-- WHAT YOU SHOULD DO --
When you repeat the material, keep each line exact and omit the pictures.

-- DATA PROVIDED --

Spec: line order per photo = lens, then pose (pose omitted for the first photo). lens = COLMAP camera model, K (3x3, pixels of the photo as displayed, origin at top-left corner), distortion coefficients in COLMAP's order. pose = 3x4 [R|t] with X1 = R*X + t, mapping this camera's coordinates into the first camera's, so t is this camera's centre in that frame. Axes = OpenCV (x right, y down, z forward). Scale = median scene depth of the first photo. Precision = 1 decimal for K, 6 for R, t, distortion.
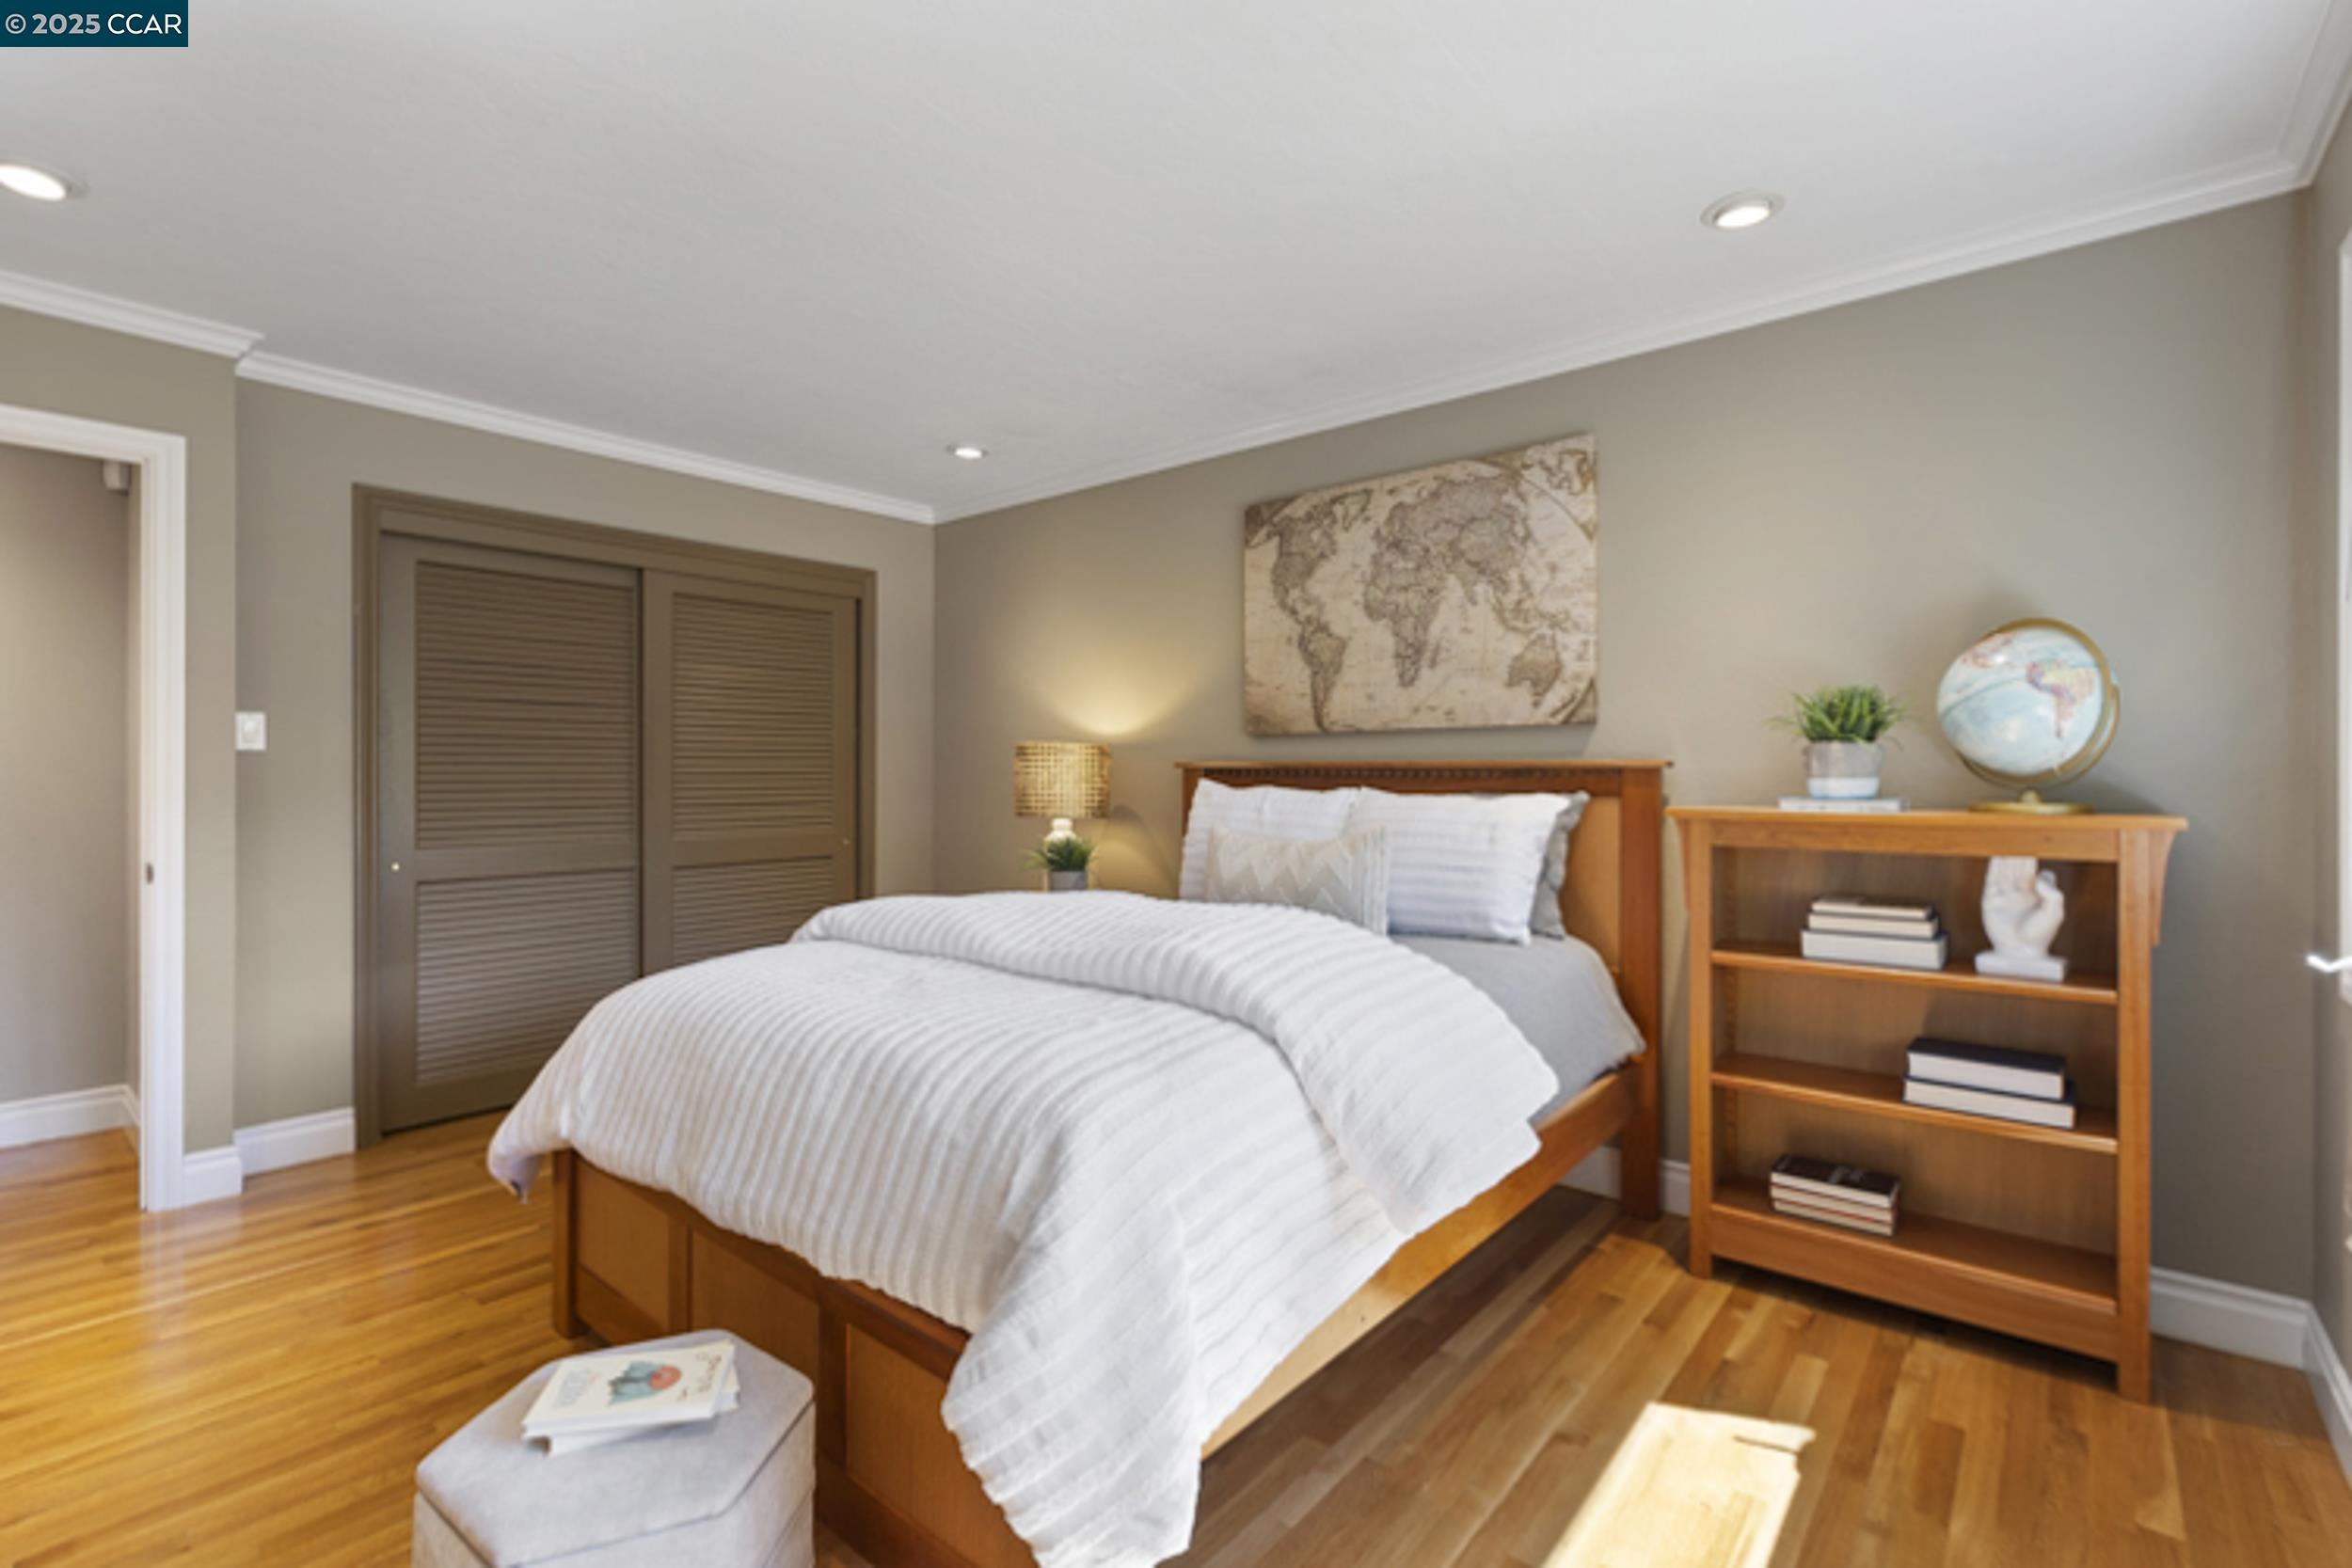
lens RADIAL K [[1058.0, 0, 1173.8], [0, 1058.0, 783.5], [0, 0, 1]] dist [0.015381, -0.010411]
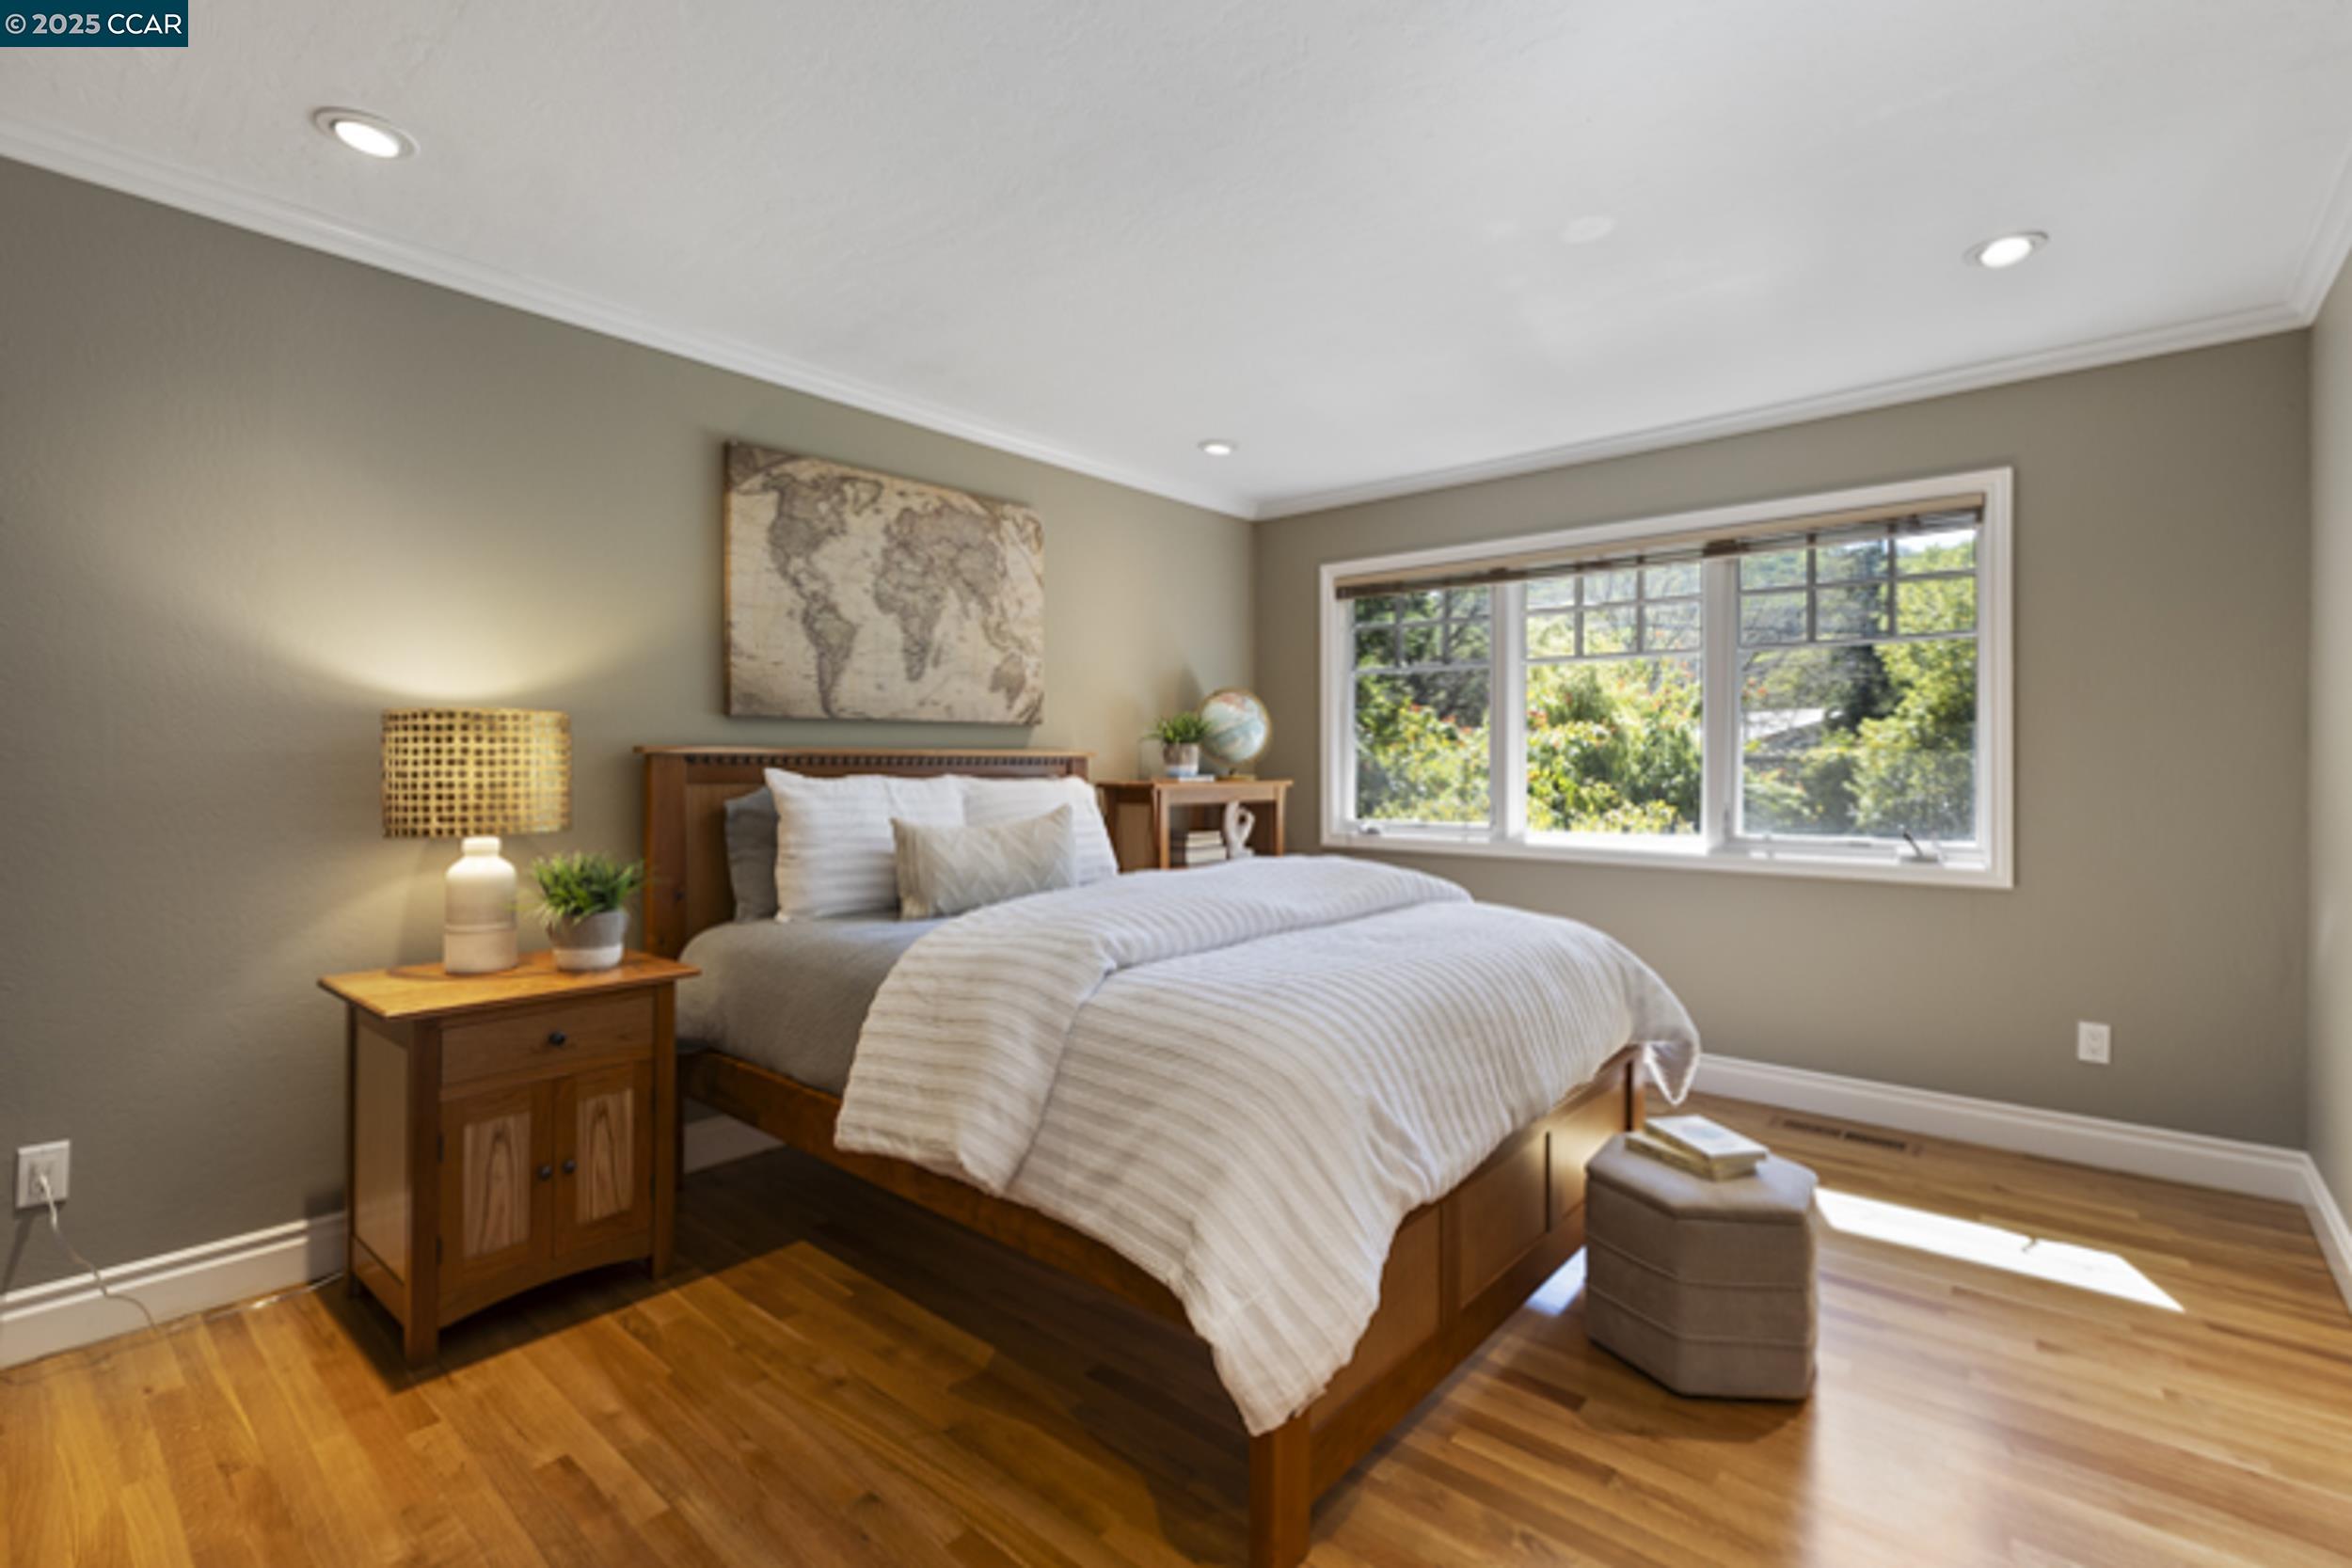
lens RADIAL K [[1058.0, 0, 1173.8], [0, 1058.0, 783.5], [0, 0, 1]] dist [0.015381, -0.010411]
pose [[0.017354, -0.023701, 0.999568, -0.849763], [0.008582, 0.999686, 0.023555, -0.010214], [-0.999813, 0.008170, 0.017552, 0.714008]]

-- TASK ANSWER --
Spec: line order per photo = lens, then pose (pose omitted for the first photo). lens = COLMAP camera model, K (3x3, pixels of the photo as displayed, origin at top-left corner), distortion coefficients in COLMAP's order. pose = 3x4 [R|t] with X1 = R*X + t, mapping this camera's coordinates into the first camera's, so t is this camera's centre in that frame. Axes = OpenCV (x right, y down, z forward). Scale = median scene depth of the first photo. Precision = 1 decimal for K, 6 for R, t, distortion.
lens RADIAL K [[1058.0, 0, 1173.8], [0, 1058.0, 783.5], [0, 0, 1]] dist [0.015381, -0.010411]
lens RADIAL K [[1058.0, 0, 1173.8], [0, 1058.0, 783.5], [0, 0, 1]] dist [0.015381, -0.010411]
pose [[0.017354, -0.023701, 0.999568, -0.849763], [0.008582, 0.999686, 0.023555, -0.010214], [-0.999813, 0.008170, 0.017552, 0.714008]]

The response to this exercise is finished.